“For all it may be a workable and pragmatic model, a teenager miming with a tennis racket in front of the mirror is hardly dreaming about running a small business with low overheads and low expectations”.
Alexis Petridis, The Guardian, from “This song was brought to you by...” April 2008.
It’s never been easy for pop musicians who are not yet popular. A few years back, a friend of mine delightedly, excitedly told me his mate’s band (UK indie hopeful’s Vega 4) had at last been signed by a label in the US - a major in fact, Capitol. What did I think about that? My response was inevitably, rather muted. “Do let him know when you congratulate him that his chances of a sustainable career in the music industry have just improved, to roughly 1%”.
Since I was The King of Music Industry Stats at the time, he couldn’t really argue. The percentage I quoted was the appropriate one – the chances of releasing a record and going to Gold sales, and therefore, being in with a shout of getting a second album with real momentum behind it. It didn’t happen for Vega 4, even though the band was unusually fortunate to get a second bite of the cherry when they signed in the UK with Columbia 18 months later. They sunk with barely a trace.
That was back in 2005/6. Fast forward just a few years, and the music industry landscape for a new band has become even more crowded, competitive and complex. With an increasing groundswell against the idea of signing with a label (at least in the traditional sense) - but a rapidly fragmenting media landscape making any other route look bewildering - what exactly is the best route to market for a new artists these days?

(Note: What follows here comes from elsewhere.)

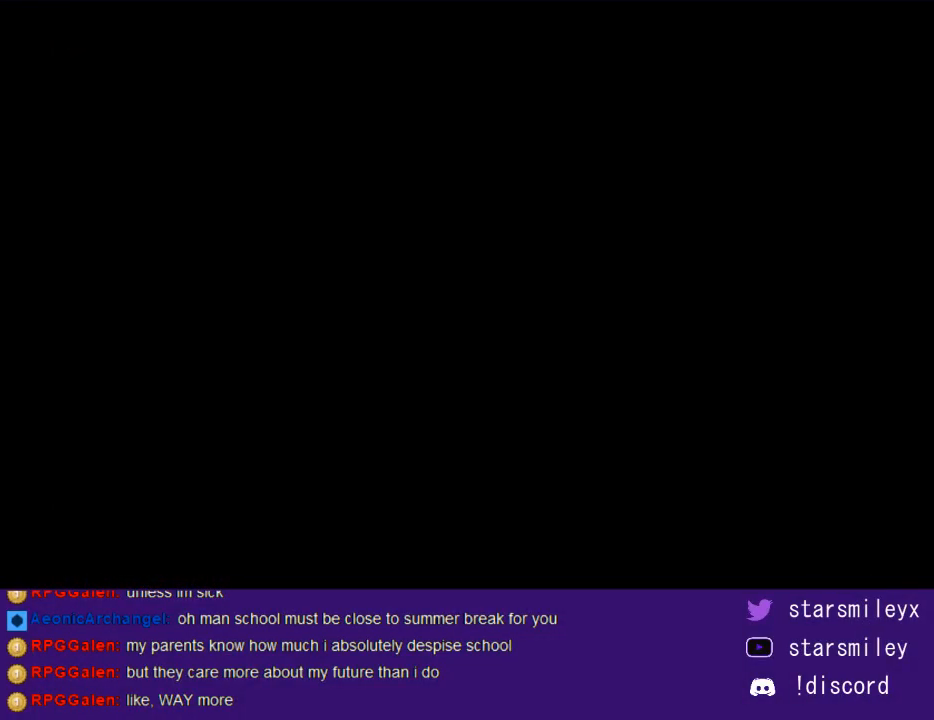
{"keys": [], "events": []}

Two HUGE questions face you:
1. Just what do you do to get your music heard? and;
2. Just how long do you intend to last?
This was the subject of a very recent discussion I took part in for Radio 4’s Today Programme. In fact, the programme never got aired due to the valuable airtime being sucked up by UK retailers going down like nine pins in the recession. It’s a shame, because the debate was interesting. A young Welsh artist called Rod Thomas was involved. http://www.rodthomasmusic.com/. For Rod & artists like him these two questions might as well be written in huge letters on the side of a wall the size of El Capitan, they are so big.
But what exactly do you do to climb up & over the wall? And how do you make sure that when you reach the top, you don’t take two steps forward only to drop right off over the other side? It isn’t enough to do everything and hope for the best, yet in the ultra competitive landscape of new music, a lot of artists do exactly that.
The ‘strategy’ such as it is, follows a much worn path. With or without the help of a label, the approach usually follows all of the following (and, appreciated, probably much more):
- Set up various digital properties: Artist site, MySpace, Facebook, iLike profiles etc.
- PR your best songs & story to tastemakers in the music press, radio and TV
- Do lots of live shows and get mixes to DJs, clubs & bars
If you can get any traction at all you can start to build your own fan base through a digital ‘street team’ approach, collecting emails for mail outs and deploying various digital widgets to get these fans to spread your music a little further.
This is all very well, and to some extent if you didn’t do this, you wouldn’t be covering all the bases you need to, so go ahead - and good luck. If some traction is gained and a buzz starts to generate, it’s then time to seriously ponder Huge Question 2: what is your longer term plan? Are you focused on sustainability, longevity? Or do you just want to get a deal and take it step-by-step. If the answer is the latter and you are in a hurry to get signed and get on with it, that’s fine. You just have to be aware of being sucked into the Hype Machine (Post #2 of this series, coming soon).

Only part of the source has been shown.